Who the song would understand,
Needs must seek the song's own land.
Who the minstrel understand,
Needs must seek the minstrel's land.
THE Poems comprised in this collection
are written in the Persian style, and are greatly admired by Oriental
scholars, for the truthfulness with which the Eastern spirit of poetry
is reproduced by the Western minstrel. They were chiefly composed
between the years 1814 and 1819, and first given to the world in the
latter year. Of the twelve books into which they are divided, that
of Suleika will probably be considered the best, from the many graceful
love-songs which it contains. The following is Hanoi's account of
the Divan, and may well serve as a substitute for anything I could
say respecting it:--
It contains opinions and sentiments
on the East, expressed in a series of rich cantos and stanzas full
of sweetness and spirit, and all this as enchanting as a harem emitting
the most delicious and rare perfumes, and blooming with exquisitely-lovely
nymphs with eyebrows painted black, eyes piercing as those of the
antelope, arms white as alabaster, and of the most graceful and perfectly-formed
shapes, while the heart of the reader beats and grows faint, as did
that of the happy Gaspard Debaran, the clown, who, when on the highest
step of his ladder, was enabled to peep into the Seraglio of Constantinople--that
recess concealed from the inspection of man. Sometimes also the reader
may imagine himself indolently stretched on a carpet of Persian softness,
luxuriously smoking the yellow tobacco of Turkistan through a long
tube of jessamine and amber, while a black slave fans him with a fan
of peacock's feathers, and a little boy presents him with a cup of
genuine Mocha. Goethe has put these enchanting and voluptuous customs
into poetry, and his verses are so perfect, so harmonious, so tasteful,
so soft, that it seems really surprising that he should ever have
been able to have brought the German language to this state of suppleness.

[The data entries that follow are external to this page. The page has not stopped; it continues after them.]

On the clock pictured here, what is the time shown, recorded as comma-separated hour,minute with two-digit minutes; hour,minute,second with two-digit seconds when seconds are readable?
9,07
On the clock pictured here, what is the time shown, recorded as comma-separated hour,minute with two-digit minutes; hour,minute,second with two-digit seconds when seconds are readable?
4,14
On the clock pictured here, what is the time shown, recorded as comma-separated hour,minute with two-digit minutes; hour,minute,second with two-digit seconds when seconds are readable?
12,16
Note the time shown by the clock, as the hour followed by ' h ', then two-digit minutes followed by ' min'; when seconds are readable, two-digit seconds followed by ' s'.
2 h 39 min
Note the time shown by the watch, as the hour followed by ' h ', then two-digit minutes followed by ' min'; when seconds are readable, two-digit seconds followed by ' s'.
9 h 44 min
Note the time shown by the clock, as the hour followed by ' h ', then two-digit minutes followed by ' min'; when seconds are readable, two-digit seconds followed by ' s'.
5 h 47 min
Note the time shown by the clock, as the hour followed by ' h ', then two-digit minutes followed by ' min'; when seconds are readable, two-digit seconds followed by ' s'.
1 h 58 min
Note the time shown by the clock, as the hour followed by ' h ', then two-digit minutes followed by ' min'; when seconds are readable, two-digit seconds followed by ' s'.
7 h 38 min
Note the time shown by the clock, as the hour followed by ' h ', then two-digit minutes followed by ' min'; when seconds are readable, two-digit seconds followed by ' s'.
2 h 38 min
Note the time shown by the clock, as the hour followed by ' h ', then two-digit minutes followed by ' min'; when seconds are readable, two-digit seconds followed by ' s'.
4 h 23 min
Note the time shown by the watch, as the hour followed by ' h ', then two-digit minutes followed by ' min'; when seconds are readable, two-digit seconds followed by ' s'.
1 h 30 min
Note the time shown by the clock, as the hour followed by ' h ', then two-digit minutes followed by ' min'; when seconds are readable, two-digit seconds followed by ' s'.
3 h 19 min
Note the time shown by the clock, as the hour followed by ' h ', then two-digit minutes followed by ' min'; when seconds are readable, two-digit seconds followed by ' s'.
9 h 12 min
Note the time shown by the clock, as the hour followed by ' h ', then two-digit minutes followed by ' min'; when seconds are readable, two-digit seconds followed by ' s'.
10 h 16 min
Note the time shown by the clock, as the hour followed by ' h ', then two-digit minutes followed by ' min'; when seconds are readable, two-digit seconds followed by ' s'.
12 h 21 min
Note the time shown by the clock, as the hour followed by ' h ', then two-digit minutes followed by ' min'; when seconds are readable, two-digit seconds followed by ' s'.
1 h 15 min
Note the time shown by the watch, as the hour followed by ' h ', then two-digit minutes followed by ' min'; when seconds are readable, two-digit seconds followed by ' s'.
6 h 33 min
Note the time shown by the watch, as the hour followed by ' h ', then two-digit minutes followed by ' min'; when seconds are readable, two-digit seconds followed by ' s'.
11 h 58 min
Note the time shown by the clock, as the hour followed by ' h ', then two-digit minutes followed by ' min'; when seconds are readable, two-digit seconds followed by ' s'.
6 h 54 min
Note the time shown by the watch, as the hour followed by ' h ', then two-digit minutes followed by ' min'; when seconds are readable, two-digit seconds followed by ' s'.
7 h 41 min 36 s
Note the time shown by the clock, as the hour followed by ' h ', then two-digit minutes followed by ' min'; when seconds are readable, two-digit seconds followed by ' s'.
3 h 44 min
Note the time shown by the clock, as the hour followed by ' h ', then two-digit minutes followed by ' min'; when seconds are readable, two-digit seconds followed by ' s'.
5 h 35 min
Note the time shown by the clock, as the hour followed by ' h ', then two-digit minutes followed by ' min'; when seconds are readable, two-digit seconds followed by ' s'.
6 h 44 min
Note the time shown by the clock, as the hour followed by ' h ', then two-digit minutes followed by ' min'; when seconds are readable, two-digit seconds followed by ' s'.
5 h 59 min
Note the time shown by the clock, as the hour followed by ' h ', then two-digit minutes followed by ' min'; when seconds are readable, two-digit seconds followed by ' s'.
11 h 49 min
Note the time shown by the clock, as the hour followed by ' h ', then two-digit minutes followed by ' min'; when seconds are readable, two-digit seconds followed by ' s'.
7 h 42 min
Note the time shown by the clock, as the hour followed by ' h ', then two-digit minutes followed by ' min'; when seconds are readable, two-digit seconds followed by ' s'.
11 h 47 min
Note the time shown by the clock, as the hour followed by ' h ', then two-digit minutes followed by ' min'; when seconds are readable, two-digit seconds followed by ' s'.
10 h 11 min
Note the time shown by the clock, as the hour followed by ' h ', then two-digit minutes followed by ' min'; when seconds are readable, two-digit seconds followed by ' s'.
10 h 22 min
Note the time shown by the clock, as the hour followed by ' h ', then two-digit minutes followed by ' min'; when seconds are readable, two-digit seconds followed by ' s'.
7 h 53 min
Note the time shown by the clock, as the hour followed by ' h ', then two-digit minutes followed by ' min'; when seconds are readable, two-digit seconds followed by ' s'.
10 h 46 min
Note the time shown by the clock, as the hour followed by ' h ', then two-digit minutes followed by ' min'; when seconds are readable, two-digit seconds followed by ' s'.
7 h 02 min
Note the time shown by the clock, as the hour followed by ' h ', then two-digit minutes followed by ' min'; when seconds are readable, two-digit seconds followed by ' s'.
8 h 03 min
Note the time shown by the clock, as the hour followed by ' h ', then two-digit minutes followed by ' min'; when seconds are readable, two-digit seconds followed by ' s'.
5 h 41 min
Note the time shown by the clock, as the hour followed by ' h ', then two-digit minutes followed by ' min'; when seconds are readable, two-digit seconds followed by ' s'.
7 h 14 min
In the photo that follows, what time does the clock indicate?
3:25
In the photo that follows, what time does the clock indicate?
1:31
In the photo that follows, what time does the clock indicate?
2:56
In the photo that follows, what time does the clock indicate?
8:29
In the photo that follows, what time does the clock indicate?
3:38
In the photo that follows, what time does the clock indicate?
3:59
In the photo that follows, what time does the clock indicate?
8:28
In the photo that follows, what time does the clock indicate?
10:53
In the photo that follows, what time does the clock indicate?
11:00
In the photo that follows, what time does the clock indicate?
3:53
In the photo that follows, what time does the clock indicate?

The charm of the book is inexplicable; it is a votive nosegay sent
from the West to the East, composed of the most precious and curious
plants: red roses, hortensias like the breast of a spotless maiden,
purple digitalis like the long finger of a man, fantastically formed
ranunculi, and in the midst of all, silent and tastefully concealed,
a tuft of German violets. This nosegay signifies that the West is
tired of thin and icy-cold spirituality, and seeks
warmth in the strong and healthy bosom of the East."
Translations are here given of upwards
of sixty of the best Poems embraced in the Divan, the number in the
original exceeding two hundred.
I. MORGAGNI NAME.
BOOK OF THE MINSTREL.
GOD is of the east possess'd,
God is ruler of the west;
North and south alike, each land
Rests within His gentle hand.
HE, the only righteous one,
Wills that right to each be done.
'Mongst His hundred titles, then,
Highest praised be this!--Amen.
ERROR seeketh to deceive me,
Thou art able to retrieve me;
Both in action and in song
Keep my course from going wrong.
THE FOUR FAVOURS.
THAT Arabs through the realms of space
May wander on, light-hearted,
Great Allah hath, to all their race,
Four favours meet imparted.
The turban first--that ornament
All regal crowns excelling;
A light and ever-shifting tent,
Wherein to make our dwelling;
A sword, which, more than rocks and
Doth shield us, brightly glistening;
A song that profits and enthrall,
For which the maids are list'ning!
WHEN by the brook his strain
Cupid is fluting,
And on the neighboring plain
There turns the ear ere long,
Loving and tender,
Yet to the noise a song
Soon must surrender.
Loud then the flute-notes glad
Sound 'mid war's thunder;
If I grow raving mad,
Is it a wonder?
Flutes sing and trumpets bray,
Waxing yet stronger;
If, then, my senses stray,
Wonder no longer.
SONG AND STRUCTURE.
LET the Greek his plastic clay
Mould in human fashion,
While his own creation may
Wake his glowing passion;
But it is our joy to court
Great Euphrates' torrent,
Here and there at will to sport
In the Wat'ry current.
Quench'd I thus my spirit's flame,
Songs had soon resounded;
Water drawn by bards whose fame
Pure is, may be rounded.+
(+ This oriental belief in the power of the pure to roll-up water
into a crystal hail is made the foundation of the Interesting Pariah
Legend, that will be found elsewhere amongst the Ballads.)